The User's Intervention: "There should be no complex auto targets"

Message 4434 is the user's intervention. It is not a suggestion, not a question, and not a negotiation. It is a flat, unambiguous directive. The user has seen where the assistant is heading and is shutting it down before the code gets written.

The reasoning behind this message is profound. The user understands something that the assistant, in its enthusiasm for elegant control systems, has forgotten: the agent is an LLM, not a control system. The entire point of using a 122-billion parameter model is that it can make contextual judgments. If you reduce the agent to executing a set of hard-coded rules with derived metrics, you've lost the value of the LLM entirely. You've built a brittle control system that requires constant tuning, rather than a flexible agent that can adapt.

The user's assumption is that the LLM's judgment—backed by simple, clear rules—will outperform a complex auto-targeting system. The assistant's mistaken assumption was that more metrics and more derived calculations would lead to better decisions. But the user recognizes that complexity is the enemy of reliability in autonomous systems. Every derived metric, every time window, every threshold is another thing that can be wrong, another thing that needs tuning, another source of unexpected behavior.

The Aftermath: Simplicity Wins

The assistant's response in [msg 4435] shows immediate comprehension: "Right — keep it simple. The agent is a 122B model, not a control system." The rules are distilled to their essence:

  1. Scale down: No completions for 1h+ → stop idle instances
  2. Scale up: Active demand exists → target ~500 proofs/hr fleet capacity
  3. Pending count is noise — don't use it for decisions The assistant explicitly rejects the complex approach: "No PI controllers, no EMA, no complex auto-targets." This is the output knowledge created by the user's message—a clear architectural constraint that will govern all future agent development.

Why This Matters

This message is a textbook example of why domain expertise is irreplaceable in system design. The user understood that the agent's value proposition was its ability to make contextual decisions, not its ability to execute a control algorithm. They understood that in a system where instance startup takes hours and demand is volatile, complex auto-targeting would create more problems than it solved—chasing noise, over-reacting to transient spikes, and requiring constant calibration.
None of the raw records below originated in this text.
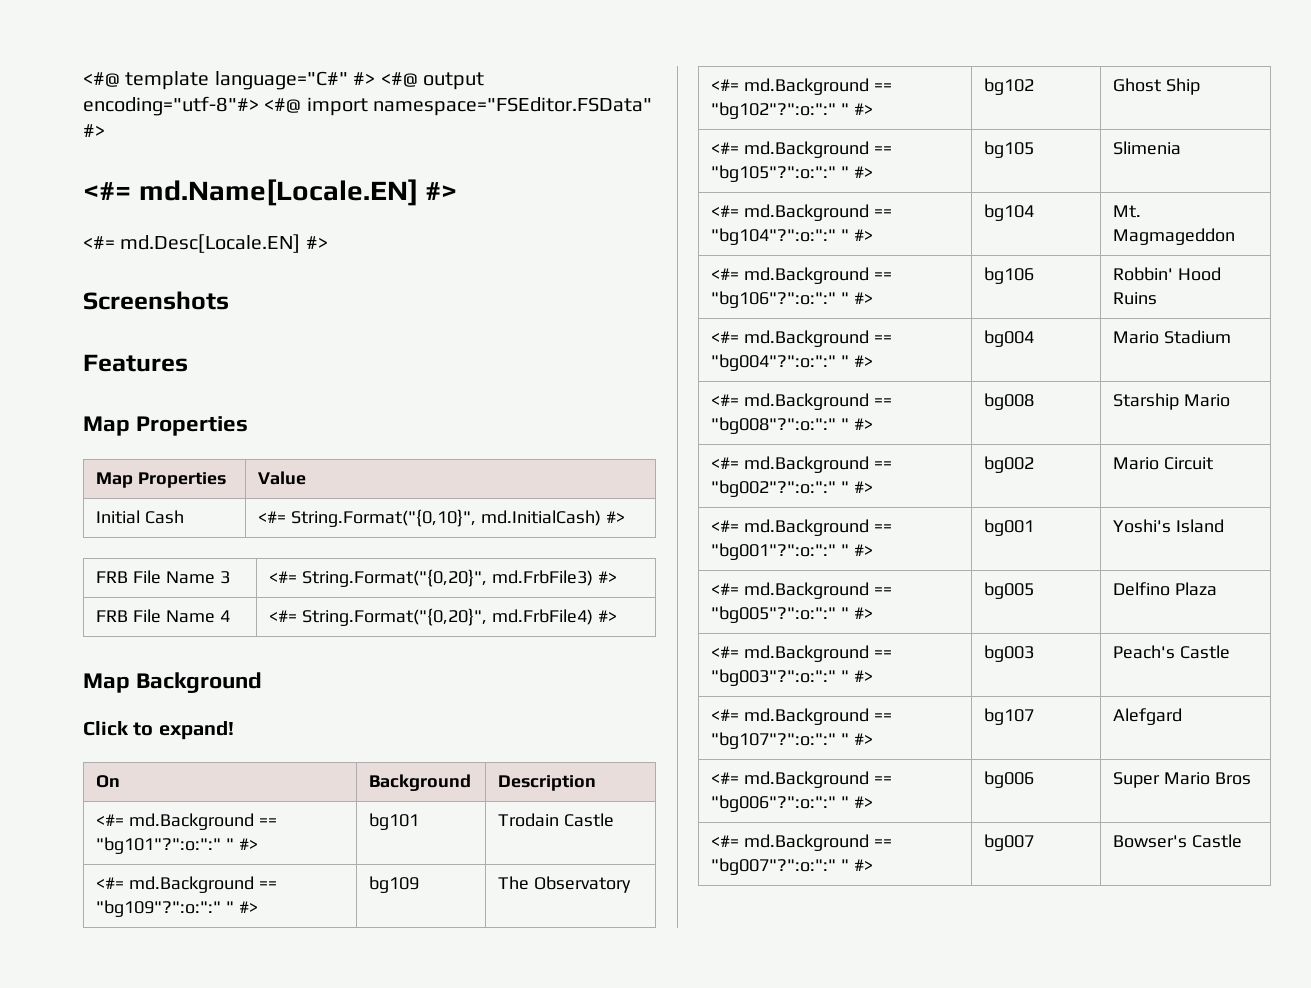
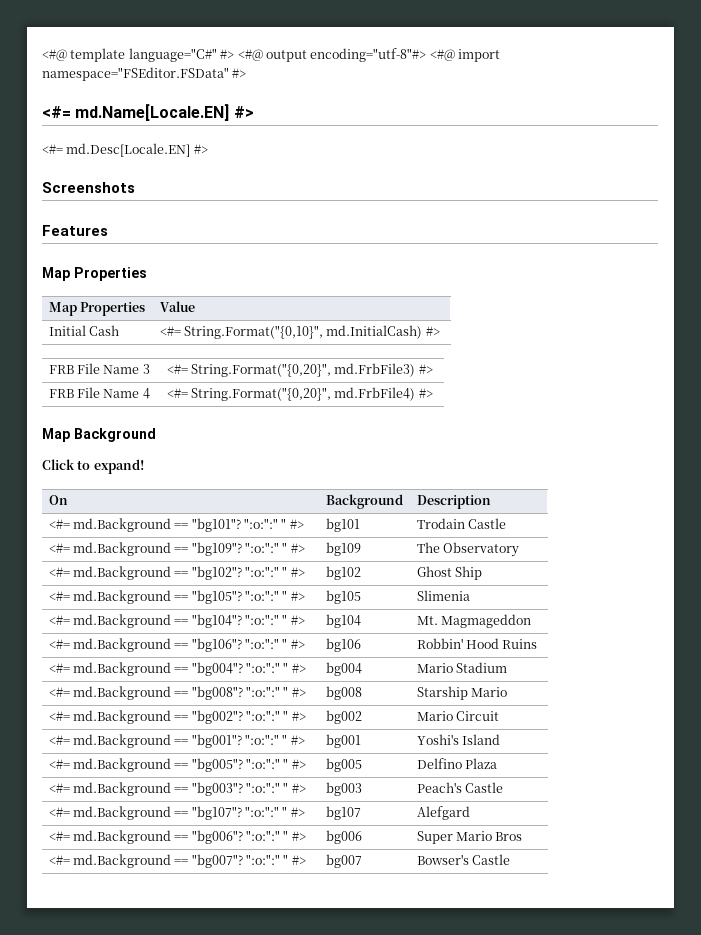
[96,837,222,854] "bg101"?":o:":" -> [191,518,279,532] "bg101"? ":o:":"
[96,900,222,917] "bg109"?":o:":" -> [191,542,280,556] "bg109"? ":o:":"
[711,102,837,119] "bg102"?":o:":" -> [191,566,280,580] "bg102"? ":o:":"
[711,165,837,182] "bg105"?":o:":" -> [191,590,280,604] "bg105"? ":o:":"
[711,228,837,245] "bg104"?":o:":" -> [191,614,280,628] "bg104"? ":o:":"
[711,291,837,308] "bg106"?":o:":" -> [191,638,280,652] "bg106"? ":o:":"
[711,354,837,371] "bg004"?":o:":" -> [191,662,281,676] "bg004"? ":o:":"
[711,417,837,434] "bg008"?":o:":" -> [191,686,281,700] "bg008"? ":o:":"
[711,480,837,497] "bg002"?":o:":" -> [191,710,281,724] "bg002"? ":o:":"
[711,543,837,560] "bg001"?":o:":" -> [191,734,280,748] "bg001"? ":o:":"
[711,606,837,623] "bg005"?":o:":" -> [191,758,281,772] "bg005"? ":o:":"
[711,669,837,686] "bg003"?":o:":" -> [191,782,281,796] "bg003"? ":o:":"
[711,732,837,749] "bg107"?":o:":" -> [191,806,280,820] "bg107"? ":o:":"
[711,795,837,812] "bg006"?":o:":" -> [191,830,281,844] "bg006"? ":o:":"
[711,858,837,875] "bg007"?":o:":" -> [191,854,281,868] "bg007"? ":o:":"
The message also reveals a deep truth about autonomous systems: the goal is not to eliminate human judgment but to deploy it at the right level. The LLM provides judgment; the rules provide boundaries. Complex auto-targets would have blurred that line, creating a system that neither the operator nor the agent could fully understand.

Conclusion

"There should be no complex auto targets" is a six-word constraint that saved the project from over-engineering. It redirected the architecture from a brittle control system toward a simpler, more robust design where the LLM's judgment—guided by clear, simple rules—could shine. In doing so, it preserved the very autonomy that the agent was built to provide.